#### [INSTRUCTIONS FOR THE TASK]
Copy the material below verbatim, leaving out the pictures.

#### [ENTRIES SHOWN]

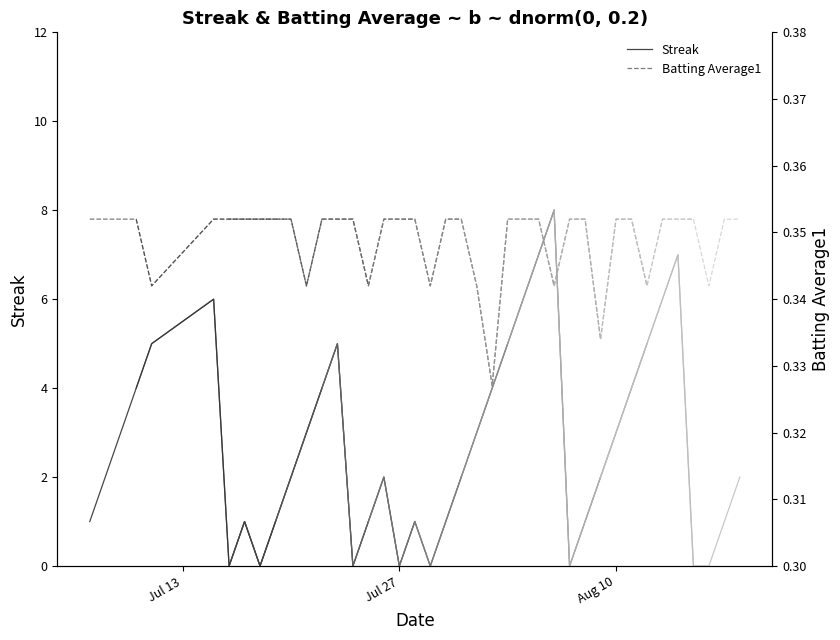

What is the maximum value for Streak?

6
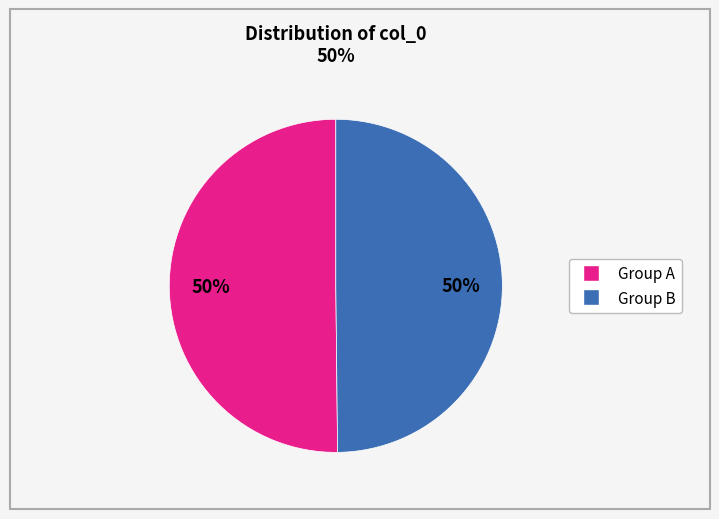

To the nearest percent, what is the average slice percentage?

50%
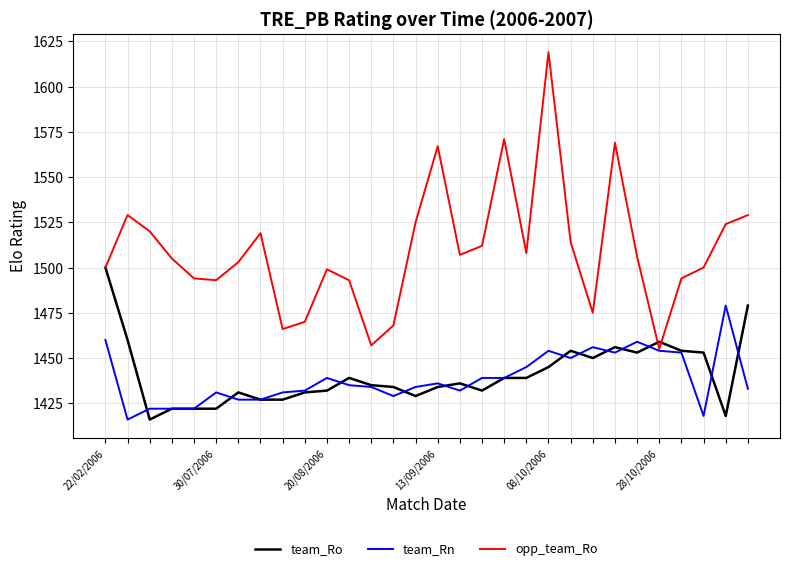

Which series has the largest range (max minus min)?

opp_team_Ro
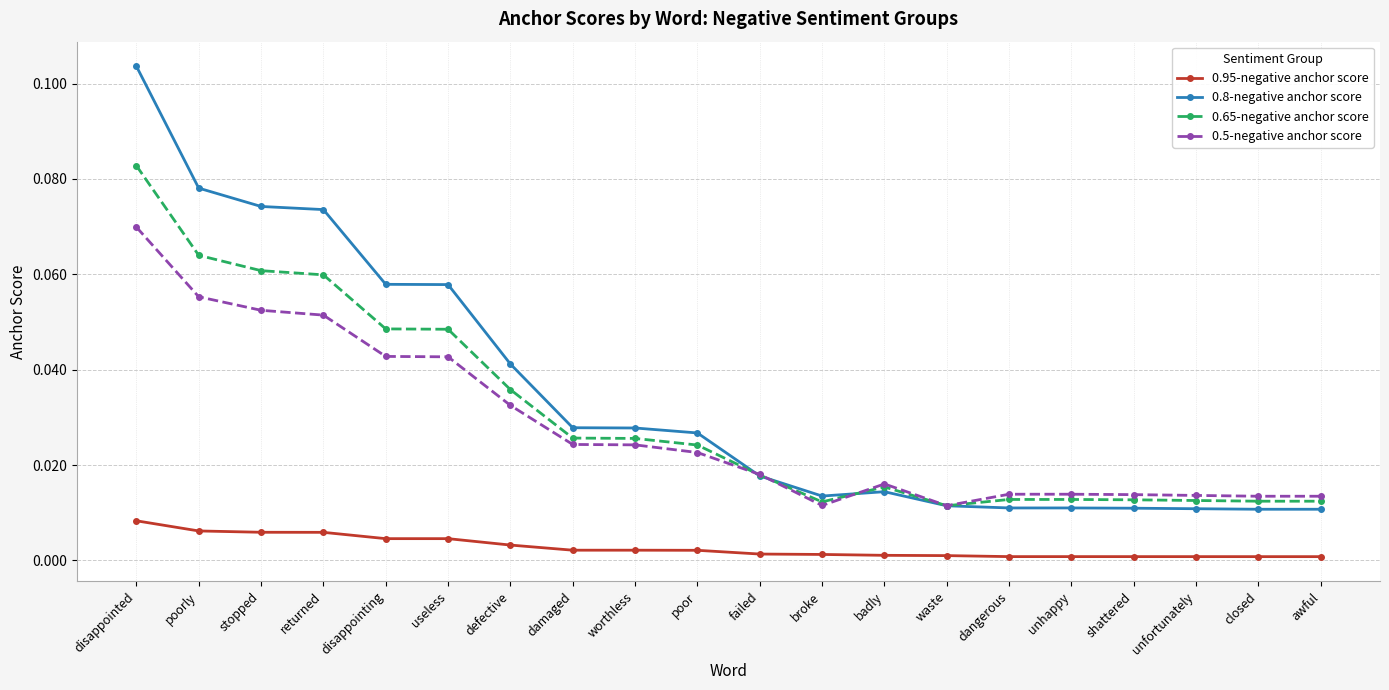

What is the label of the 4th point from the right?

shattered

#### [FINISHED TASK]
What is the maximum value for Streak?

6

To the nearest percent, what is the average slice percentage?

50%

Which series has the largest range (max minus min)?

opp_team_Ro

What is the label of the 4th point from the right?

shattered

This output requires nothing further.